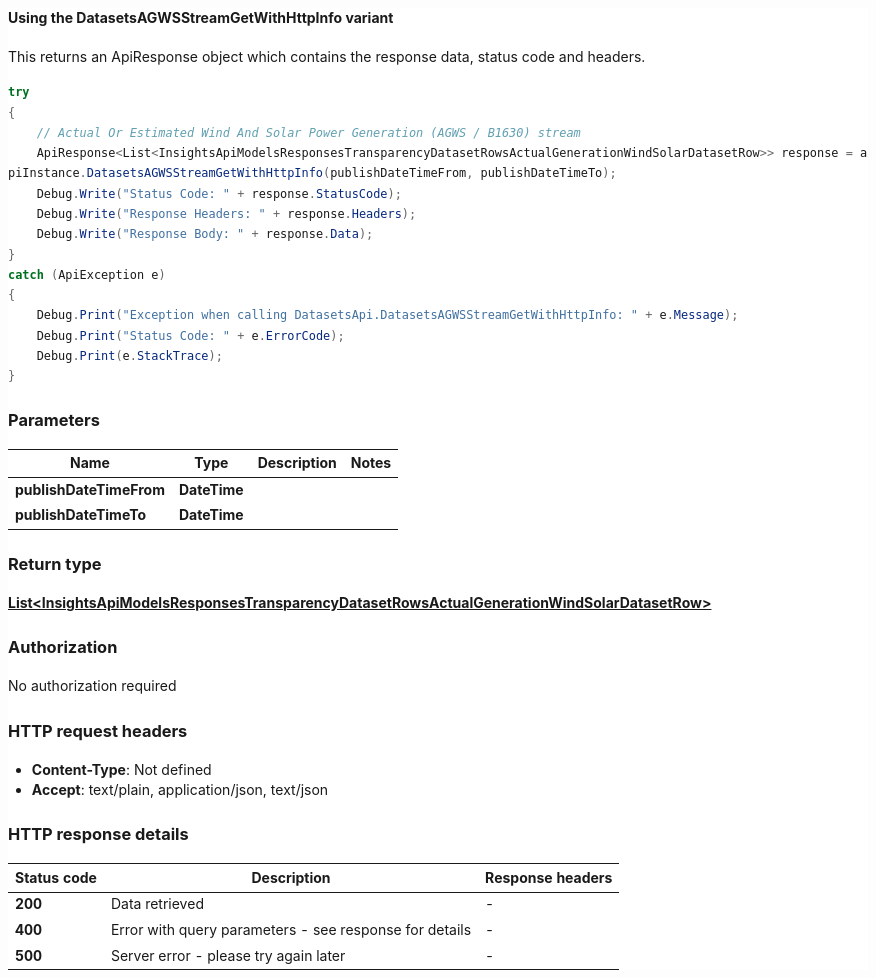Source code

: #### Using the DatasetsAGWSStreamGetWithHttpInfo variant
This returns an ApiResponse object which contains the response data, status code and headers.

```csharp
try
{
    // Actual Or Estimated Wind And Solar Power Generation (AGWS / B1630) stream
    ApiResponse<List<InsightsApiModelsResponsesTransparencyDatasetRowsActualGenerationWindSolarDatasetRow>> response = apiInstance.DatasetsAGWSStreamGetWithHttpInfo(publishDateTimeFrom, publishDateTimeTo);
    Debug.Write("Status Code: " + response.StatusCode);
    Debug.Write("Response Headers: " + response.Headers);
    Debug.Write("Response Body: " + response.Data);
}
catch (ApiException e)
{
    Debug.Print("Exception when calling DatasetsApi.DatasetsAGWSStreamGetWithHttpInfo: " + e.Message);
    Debug.Print("Status Code: " + e.ErrorCode);
    Debug.Print(e.StackTrace);
}
```

### Parameters

| Name | Type | Description | Notes |
|------|------|-------------|-------|
| **publishDateTimeFrom** | **DateTime** |  |  |
| **publishDateTimeTo** | **DateTime** |  |  |

### Return type

[**List&lt;InsightsApiModelsResponsesTransparencyDatasetRowsActualGenerationWindSolarDatasetRow&gt;**](InsightsApiModelsResponsesTransparencyDatasetRowsActualGenerationWindSolarDatasetRow.md)

### Authorization

No authorization required

### HTTP request headers

 - **Content-Type**: Not defined
 - **Accept**: text/plain, application/json, text/json


### HTTP response details
| Status code | Description | Response headers |
|-------------|-------------|------------------|
| **200** | Data retrieved |  -  |
| **400** | Error with query parameters - see response for details |  -  |
| **500** | Server error - please try again later |  -  |
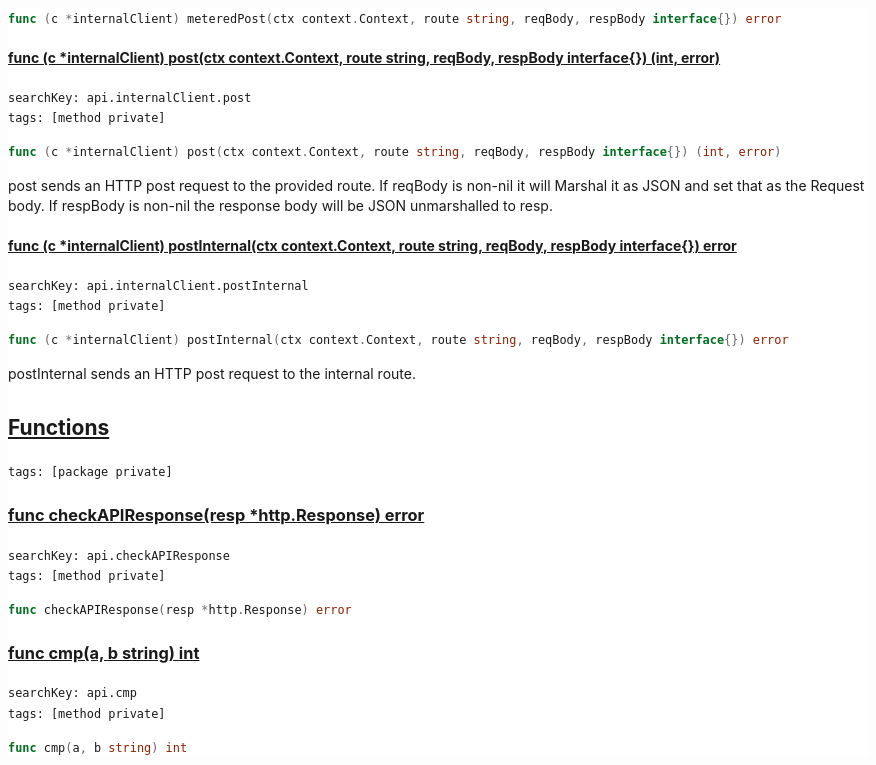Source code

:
 ```Go
func (c *internalClient) meteredPost(ctx context.Context, route string, reqBody, respBody interface{}) error
```

#### <a id="internalClient.post" href="#internalClient.post">func (c *internalClient) post(ctx context.Context, route string, reqBody, respBody interface{}) (int, error)</a>

```
searchKey: api.internalClient.post
tags: [method private]
```

```Go
func (c *internalClient) post(ctx context.Context, route string, reqBody, respBody interface{}) (int, error)
```

post sends an HTTP post request to the provided route. If reqBody is non-nil it will Marshal it as JSON and set that as the Request body. If respBody is non-nil the response body will be JSON unmarshalled to resp. 

#### <a id="internalClient.postInternal" href="#internalClient.postInternal">func (c *internalClient) postInternal(ctx context.Context, route string, reqBody, respBody interface{}) error</a>

```
searchKey: api.internalClient.postInternal
tags: [method private]
```

```Go
func (c *internalClient) postInternal(ctx context.Context, route string, reqBody, respBody interface{}) error
```

postInternal sends an HTTP post request to the internal route. 

## <a id="func" href="#func">Functions</a>

```
tags: [package private]
```

### <a id="checkAPIResponse" href="#checkAPIResponse">func checkAPIResponse(resp *http.Response) error</a>

```
searchKey: api.checkAPIResponse
tags: [method private]
```

```Go
func checkAPIResponse(resp *http.Response) error
```

### <a id="cmp" href="#cmp">func cmp(a, b string) int</a>

```
searchKey: api.cmp
tags: [method private]
```

```Go
func cmp(a, b string) int
```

* [Work to be completed]
Using the material above, gather every line that includes "InsightsApiModelsResponsesTransparencyDatasetRowsActualGenerationWindSolarDatasetRow".

* [Result of the task]
    ApiResponse<List<InsightsApiModelsResponsesTransparencyDatasetRowsActualGenerationWindSolarDatasetRow>> response = apiInstance.DatasetsAGWSStreamGetWithHttpInfo(publishDateTimeFrom, publishDateTimeTo);
[**List&lt;InsightsApiModelsResponsesTransparencyDatasetRowsActualGenerationWindSolarDatasetRow&gt;**](InsightsApiModelsResponsesTransparencyDatasetRowsActualGenerationWindSolarDatasetRow.md)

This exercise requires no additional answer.